Data extracted from a collection:

--- START ---

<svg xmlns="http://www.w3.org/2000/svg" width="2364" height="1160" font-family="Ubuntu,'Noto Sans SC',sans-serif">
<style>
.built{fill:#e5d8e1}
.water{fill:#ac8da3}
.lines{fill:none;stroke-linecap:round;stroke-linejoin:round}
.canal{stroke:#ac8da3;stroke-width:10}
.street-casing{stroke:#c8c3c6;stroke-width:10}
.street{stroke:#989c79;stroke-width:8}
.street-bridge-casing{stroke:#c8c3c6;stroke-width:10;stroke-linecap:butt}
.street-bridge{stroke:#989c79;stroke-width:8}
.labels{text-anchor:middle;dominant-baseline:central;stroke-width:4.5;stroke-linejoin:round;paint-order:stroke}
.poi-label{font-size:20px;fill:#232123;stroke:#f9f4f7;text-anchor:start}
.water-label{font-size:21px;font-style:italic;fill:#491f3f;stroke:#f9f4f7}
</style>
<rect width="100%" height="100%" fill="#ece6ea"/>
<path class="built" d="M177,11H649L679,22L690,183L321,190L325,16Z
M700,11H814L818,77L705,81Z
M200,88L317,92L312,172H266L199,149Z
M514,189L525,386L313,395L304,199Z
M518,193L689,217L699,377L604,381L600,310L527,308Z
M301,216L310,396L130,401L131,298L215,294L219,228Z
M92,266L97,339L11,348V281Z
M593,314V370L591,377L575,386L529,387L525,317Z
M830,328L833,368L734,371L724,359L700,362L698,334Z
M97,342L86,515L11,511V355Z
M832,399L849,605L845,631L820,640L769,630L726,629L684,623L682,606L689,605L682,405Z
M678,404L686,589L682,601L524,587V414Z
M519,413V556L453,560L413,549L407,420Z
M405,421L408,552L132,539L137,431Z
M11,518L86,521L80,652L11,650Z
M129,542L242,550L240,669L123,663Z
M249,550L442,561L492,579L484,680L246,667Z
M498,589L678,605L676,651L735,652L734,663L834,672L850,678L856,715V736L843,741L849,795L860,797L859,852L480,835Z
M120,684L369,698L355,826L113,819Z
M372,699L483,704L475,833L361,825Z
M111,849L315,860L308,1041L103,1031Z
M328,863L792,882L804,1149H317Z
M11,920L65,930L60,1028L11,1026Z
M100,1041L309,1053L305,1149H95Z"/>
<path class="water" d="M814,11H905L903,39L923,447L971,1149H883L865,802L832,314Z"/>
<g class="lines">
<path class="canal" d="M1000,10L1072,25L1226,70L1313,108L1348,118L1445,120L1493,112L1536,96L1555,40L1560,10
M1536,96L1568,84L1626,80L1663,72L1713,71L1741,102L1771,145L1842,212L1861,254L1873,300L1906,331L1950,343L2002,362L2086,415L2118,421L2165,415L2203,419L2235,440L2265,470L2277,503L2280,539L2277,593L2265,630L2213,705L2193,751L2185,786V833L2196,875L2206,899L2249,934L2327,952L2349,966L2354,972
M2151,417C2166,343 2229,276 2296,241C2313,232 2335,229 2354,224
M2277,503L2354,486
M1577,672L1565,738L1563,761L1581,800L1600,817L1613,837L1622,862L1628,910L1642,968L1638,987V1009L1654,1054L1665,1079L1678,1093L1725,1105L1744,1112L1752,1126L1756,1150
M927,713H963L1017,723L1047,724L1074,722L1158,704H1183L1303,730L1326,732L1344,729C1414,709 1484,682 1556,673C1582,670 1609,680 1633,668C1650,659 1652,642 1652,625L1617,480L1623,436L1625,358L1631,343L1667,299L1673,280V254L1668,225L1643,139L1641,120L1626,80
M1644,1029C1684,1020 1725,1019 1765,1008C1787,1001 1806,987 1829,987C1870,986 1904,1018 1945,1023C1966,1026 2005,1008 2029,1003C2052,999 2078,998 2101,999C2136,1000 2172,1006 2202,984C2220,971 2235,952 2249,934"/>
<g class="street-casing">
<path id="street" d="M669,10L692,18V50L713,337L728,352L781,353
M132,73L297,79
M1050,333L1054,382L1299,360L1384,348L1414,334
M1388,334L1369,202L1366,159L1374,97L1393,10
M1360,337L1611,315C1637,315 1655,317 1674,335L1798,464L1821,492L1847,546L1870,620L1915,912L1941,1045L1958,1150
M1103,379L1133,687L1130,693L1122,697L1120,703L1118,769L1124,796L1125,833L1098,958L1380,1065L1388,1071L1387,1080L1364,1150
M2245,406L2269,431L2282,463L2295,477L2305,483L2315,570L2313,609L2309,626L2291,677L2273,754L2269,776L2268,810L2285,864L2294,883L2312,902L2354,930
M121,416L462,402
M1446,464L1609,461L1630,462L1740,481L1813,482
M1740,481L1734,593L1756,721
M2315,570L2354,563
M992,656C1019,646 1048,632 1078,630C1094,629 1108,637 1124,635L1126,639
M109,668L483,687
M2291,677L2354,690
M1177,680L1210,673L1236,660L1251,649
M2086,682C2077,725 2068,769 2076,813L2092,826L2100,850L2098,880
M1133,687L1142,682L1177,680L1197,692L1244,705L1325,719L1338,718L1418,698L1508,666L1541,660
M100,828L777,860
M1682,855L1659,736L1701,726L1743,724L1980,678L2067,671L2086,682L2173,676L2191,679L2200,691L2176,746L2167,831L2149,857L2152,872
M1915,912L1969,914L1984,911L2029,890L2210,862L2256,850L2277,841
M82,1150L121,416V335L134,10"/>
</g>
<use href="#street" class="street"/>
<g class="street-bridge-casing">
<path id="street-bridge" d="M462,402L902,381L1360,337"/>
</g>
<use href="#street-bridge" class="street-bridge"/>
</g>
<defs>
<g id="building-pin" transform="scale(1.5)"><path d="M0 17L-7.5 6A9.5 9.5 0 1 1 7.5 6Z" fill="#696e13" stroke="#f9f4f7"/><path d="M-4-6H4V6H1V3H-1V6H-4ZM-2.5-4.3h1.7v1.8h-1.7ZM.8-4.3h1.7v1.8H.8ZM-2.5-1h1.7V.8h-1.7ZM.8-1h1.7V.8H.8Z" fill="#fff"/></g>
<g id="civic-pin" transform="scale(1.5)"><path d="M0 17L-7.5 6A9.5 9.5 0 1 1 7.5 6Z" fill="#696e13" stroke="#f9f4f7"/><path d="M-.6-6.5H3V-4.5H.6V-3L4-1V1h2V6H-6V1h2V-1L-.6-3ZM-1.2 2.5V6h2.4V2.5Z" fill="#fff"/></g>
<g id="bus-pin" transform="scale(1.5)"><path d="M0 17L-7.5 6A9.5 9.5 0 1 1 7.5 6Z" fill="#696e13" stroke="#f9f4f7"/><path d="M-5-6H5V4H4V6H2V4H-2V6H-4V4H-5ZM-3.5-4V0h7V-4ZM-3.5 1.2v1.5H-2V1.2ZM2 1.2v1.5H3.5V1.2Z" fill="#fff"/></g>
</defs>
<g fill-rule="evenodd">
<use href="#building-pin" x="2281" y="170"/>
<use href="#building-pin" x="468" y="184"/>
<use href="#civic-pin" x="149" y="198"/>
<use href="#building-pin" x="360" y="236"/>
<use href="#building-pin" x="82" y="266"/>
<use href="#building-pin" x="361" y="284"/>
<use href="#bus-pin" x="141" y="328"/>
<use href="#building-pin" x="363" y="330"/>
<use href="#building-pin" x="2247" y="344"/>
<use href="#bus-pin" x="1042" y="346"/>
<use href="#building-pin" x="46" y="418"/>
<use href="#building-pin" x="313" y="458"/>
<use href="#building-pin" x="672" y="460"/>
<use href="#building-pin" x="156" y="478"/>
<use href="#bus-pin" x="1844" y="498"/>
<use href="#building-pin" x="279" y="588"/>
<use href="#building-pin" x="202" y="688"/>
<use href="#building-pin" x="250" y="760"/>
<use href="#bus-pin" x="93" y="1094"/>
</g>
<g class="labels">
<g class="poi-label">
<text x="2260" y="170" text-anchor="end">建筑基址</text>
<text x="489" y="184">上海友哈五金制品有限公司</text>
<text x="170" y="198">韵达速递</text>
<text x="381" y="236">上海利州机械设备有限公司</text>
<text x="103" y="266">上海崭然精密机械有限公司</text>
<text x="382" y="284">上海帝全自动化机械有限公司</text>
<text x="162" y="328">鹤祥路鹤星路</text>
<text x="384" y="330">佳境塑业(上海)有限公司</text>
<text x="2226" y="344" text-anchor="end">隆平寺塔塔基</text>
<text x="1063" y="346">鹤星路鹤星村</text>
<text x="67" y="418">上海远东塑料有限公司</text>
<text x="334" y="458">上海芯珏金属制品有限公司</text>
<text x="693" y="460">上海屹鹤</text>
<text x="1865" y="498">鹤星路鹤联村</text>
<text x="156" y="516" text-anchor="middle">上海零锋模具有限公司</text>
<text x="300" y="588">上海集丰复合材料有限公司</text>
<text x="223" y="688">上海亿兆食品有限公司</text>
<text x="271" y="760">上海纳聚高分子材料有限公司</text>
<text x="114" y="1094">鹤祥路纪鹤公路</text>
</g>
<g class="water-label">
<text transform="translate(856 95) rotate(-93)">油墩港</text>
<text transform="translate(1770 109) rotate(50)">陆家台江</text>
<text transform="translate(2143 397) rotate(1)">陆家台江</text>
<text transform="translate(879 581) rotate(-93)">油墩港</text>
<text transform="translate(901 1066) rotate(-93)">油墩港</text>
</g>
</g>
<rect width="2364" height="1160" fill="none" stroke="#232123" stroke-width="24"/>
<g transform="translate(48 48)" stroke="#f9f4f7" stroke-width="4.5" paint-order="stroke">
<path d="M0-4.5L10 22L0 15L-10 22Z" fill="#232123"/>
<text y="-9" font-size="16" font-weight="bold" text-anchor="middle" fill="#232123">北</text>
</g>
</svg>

--- END ---
--- START ---

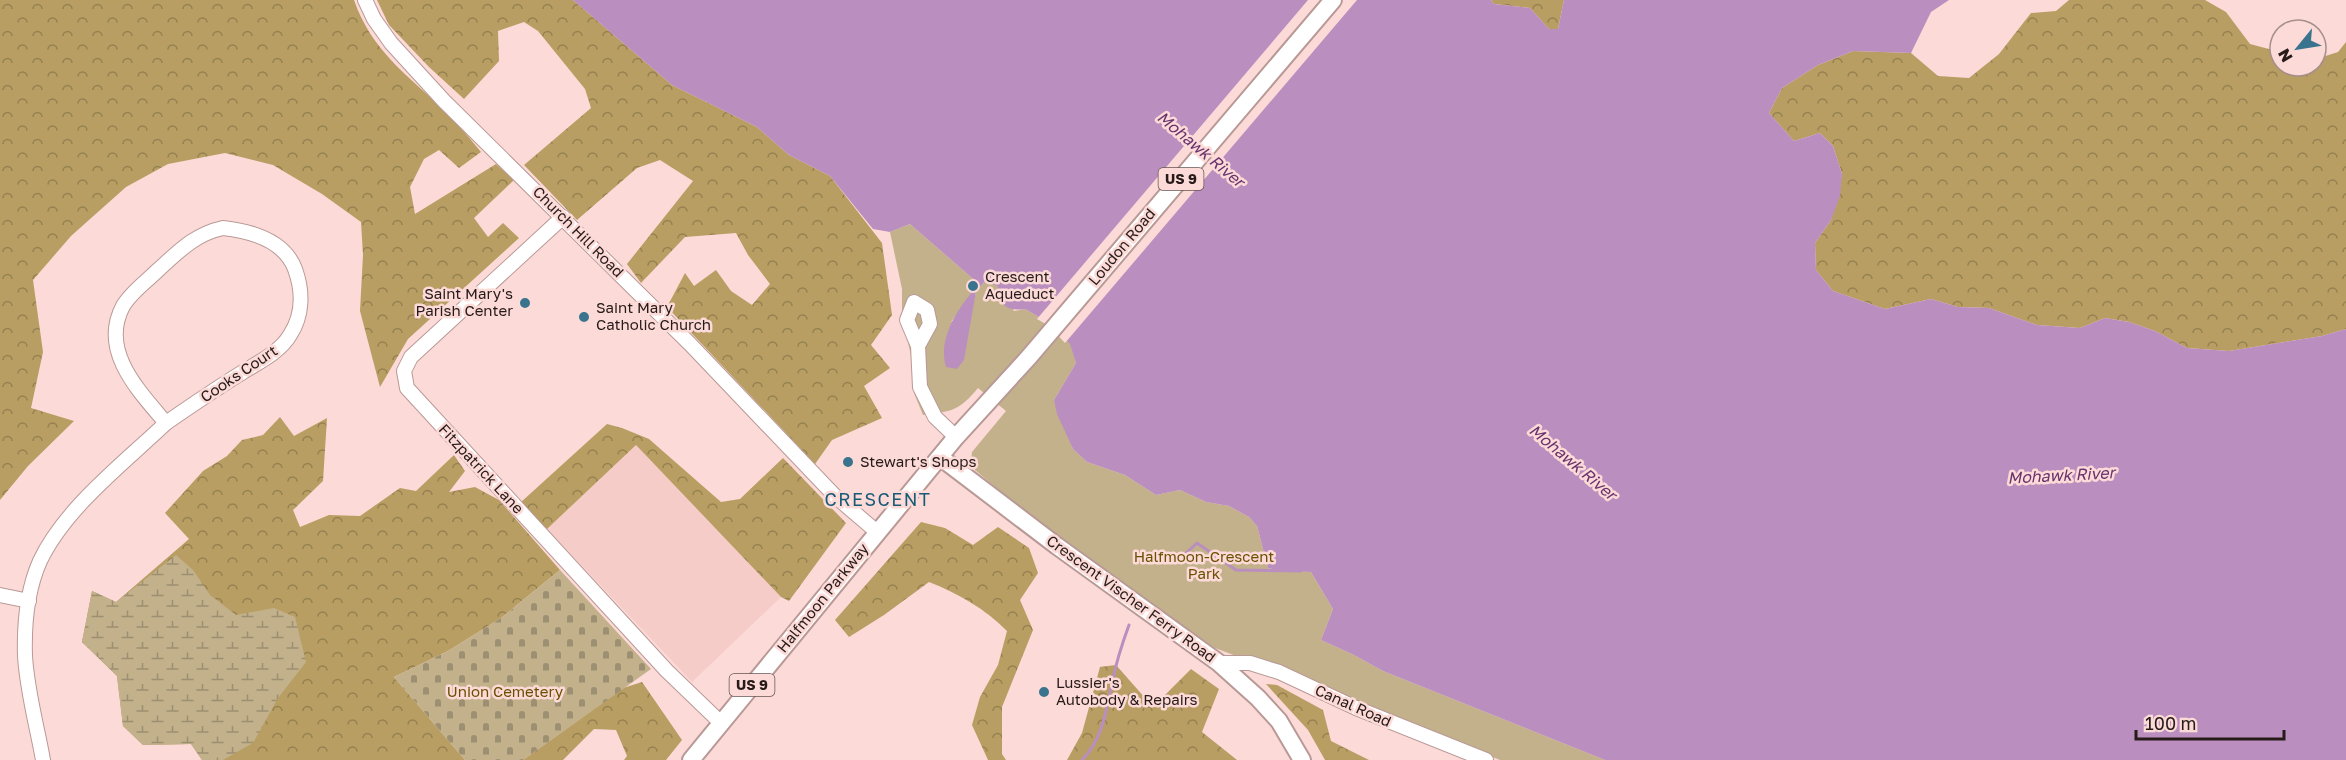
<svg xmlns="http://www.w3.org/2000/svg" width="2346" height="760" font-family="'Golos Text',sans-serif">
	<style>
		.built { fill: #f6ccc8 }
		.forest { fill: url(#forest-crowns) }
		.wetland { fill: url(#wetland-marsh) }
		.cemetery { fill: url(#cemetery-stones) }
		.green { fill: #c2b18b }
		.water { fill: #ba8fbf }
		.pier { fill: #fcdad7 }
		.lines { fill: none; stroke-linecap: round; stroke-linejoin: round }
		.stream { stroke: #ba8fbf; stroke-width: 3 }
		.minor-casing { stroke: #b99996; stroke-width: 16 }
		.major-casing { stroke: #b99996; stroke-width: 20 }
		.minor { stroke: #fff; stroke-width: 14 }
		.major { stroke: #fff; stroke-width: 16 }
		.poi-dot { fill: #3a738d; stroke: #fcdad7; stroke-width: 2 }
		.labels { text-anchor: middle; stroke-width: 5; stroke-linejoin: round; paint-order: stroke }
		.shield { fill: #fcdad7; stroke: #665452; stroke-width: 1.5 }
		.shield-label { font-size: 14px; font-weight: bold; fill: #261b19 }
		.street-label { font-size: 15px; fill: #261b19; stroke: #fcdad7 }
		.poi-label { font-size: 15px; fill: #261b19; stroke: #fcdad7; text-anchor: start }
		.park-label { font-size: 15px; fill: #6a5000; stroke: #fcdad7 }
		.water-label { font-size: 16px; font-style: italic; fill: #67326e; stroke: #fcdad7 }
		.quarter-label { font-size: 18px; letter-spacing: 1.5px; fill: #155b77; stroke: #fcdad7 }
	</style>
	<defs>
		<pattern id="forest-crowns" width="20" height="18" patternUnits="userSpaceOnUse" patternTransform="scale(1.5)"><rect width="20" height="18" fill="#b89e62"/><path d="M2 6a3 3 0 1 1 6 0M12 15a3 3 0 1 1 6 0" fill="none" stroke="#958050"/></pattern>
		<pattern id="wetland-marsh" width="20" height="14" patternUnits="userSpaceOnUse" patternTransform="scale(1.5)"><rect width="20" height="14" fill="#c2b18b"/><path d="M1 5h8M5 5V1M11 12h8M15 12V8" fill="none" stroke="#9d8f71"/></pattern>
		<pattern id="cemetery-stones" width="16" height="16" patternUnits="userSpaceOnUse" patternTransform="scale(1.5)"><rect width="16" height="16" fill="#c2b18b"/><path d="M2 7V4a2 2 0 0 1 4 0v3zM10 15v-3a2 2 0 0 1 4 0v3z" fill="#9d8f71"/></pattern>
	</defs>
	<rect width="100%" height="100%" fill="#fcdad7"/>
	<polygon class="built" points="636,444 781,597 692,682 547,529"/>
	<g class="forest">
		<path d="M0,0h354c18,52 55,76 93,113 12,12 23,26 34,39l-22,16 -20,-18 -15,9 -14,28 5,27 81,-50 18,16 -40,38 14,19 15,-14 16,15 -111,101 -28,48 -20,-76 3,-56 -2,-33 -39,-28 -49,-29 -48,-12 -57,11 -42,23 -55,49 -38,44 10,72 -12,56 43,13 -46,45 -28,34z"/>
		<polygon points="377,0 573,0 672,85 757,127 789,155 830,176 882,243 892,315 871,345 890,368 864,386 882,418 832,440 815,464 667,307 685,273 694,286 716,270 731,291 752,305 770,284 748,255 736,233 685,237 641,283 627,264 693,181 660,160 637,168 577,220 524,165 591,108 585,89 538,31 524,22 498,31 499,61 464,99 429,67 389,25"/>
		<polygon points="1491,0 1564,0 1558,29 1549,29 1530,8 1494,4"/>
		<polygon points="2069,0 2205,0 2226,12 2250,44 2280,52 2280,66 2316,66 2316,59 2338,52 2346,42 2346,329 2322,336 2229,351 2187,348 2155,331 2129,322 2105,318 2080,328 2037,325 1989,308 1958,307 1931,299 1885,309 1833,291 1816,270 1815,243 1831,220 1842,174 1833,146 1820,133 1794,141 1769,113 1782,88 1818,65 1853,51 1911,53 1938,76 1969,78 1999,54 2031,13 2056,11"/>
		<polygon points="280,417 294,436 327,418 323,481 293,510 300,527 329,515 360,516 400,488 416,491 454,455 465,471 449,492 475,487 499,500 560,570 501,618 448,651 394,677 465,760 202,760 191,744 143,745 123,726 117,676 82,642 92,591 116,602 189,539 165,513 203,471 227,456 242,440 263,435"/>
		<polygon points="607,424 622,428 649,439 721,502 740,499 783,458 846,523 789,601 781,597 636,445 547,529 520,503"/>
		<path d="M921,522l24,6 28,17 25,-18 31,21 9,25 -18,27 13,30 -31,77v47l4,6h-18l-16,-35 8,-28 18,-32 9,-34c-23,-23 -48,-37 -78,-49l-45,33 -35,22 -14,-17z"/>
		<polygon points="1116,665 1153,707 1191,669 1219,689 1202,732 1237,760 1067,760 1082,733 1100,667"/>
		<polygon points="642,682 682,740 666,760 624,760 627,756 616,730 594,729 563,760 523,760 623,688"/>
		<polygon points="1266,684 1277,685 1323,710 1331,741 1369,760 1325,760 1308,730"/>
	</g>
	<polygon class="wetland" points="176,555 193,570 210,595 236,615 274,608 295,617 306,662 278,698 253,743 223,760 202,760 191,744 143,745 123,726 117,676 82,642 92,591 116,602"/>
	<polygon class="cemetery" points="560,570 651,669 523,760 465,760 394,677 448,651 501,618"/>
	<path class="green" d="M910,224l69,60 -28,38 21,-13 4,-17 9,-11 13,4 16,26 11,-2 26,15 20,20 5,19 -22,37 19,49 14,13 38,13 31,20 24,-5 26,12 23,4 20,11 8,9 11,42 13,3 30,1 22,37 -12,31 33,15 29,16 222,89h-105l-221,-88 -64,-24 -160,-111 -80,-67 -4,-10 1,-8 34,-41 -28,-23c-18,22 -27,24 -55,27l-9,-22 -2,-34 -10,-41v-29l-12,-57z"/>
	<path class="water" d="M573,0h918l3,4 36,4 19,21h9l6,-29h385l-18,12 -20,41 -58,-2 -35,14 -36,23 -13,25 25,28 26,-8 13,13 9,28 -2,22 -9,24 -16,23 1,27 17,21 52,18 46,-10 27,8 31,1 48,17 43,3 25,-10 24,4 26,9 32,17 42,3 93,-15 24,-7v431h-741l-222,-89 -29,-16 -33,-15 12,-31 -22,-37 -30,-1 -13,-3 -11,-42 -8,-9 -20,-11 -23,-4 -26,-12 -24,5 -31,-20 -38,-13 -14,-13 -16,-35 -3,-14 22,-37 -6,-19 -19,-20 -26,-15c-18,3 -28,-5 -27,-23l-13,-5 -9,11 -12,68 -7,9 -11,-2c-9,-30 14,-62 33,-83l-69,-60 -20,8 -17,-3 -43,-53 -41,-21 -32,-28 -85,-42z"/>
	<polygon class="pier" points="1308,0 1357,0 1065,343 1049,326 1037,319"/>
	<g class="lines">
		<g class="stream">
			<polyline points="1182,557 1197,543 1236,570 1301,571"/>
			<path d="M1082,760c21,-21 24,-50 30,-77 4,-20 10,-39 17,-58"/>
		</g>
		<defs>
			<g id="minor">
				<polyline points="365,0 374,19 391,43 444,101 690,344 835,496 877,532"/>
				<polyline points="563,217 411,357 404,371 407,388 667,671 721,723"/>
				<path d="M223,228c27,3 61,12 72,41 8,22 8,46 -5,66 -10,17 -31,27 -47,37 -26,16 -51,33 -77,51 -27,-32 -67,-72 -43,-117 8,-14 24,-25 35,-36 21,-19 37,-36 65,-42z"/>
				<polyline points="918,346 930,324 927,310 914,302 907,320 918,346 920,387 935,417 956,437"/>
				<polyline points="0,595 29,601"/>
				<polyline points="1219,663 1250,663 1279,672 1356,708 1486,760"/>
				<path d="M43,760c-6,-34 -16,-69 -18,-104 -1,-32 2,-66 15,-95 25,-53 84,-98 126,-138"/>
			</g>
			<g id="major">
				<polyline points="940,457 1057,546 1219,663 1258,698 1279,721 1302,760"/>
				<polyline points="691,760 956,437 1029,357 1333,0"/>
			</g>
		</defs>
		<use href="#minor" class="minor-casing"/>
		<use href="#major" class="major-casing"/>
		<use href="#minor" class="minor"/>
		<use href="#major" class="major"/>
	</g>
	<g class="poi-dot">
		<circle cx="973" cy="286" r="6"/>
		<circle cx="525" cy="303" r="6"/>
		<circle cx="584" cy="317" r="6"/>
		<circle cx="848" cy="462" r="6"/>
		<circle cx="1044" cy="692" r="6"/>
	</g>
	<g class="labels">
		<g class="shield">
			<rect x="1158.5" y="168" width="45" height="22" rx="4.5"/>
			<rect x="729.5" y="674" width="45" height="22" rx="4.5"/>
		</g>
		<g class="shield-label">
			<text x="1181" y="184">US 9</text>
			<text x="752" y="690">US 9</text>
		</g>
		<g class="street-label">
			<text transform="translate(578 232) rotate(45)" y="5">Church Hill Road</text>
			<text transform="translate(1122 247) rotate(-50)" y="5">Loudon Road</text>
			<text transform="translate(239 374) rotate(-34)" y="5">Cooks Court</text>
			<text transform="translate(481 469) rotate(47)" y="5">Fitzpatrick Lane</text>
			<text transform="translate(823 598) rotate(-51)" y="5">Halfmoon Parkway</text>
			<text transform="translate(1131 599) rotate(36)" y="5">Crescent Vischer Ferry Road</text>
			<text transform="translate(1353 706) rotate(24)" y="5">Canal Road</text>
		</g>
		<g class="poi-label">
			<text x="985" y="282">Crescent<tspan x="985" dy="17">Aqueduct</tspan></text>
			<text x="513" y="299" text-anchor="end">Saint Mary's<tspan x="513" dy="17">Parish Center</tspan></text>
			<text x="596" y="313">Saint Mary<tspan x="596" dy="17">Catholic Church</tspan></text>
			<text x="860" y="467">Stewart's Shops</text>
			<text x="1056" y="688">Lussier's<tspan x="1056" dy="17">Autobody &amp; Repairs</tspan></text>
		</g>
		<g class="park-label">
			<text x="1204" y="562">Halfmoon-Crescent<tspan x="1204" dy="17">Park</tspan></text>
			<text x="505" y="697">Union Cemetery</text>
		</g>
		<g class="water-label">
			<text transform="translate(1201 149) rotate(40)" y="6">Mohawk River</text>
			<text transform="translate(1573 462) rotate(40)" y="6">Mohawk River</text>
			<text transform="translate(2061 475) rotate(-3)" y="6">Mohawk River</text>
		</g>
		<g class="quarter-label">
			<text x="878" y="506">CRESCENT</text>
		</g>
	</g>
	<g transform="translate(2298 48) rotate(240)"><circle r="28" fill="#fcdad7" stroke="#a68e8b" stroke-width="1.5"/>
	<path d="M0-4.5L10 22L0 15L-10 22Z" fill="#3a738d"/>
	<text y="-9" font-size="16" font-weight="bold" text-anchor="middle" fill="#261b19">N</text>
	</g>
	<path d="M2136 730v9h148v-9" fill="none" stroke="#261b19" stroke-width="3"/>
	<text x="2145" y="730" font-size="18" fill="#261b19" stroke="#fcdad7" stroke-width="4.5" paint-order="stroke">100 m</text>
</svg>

--- END ---

-- Exercise aim --
Using the entries above, work out how many lines include the word "http", and give only that count.

-- Output for this exercise --
2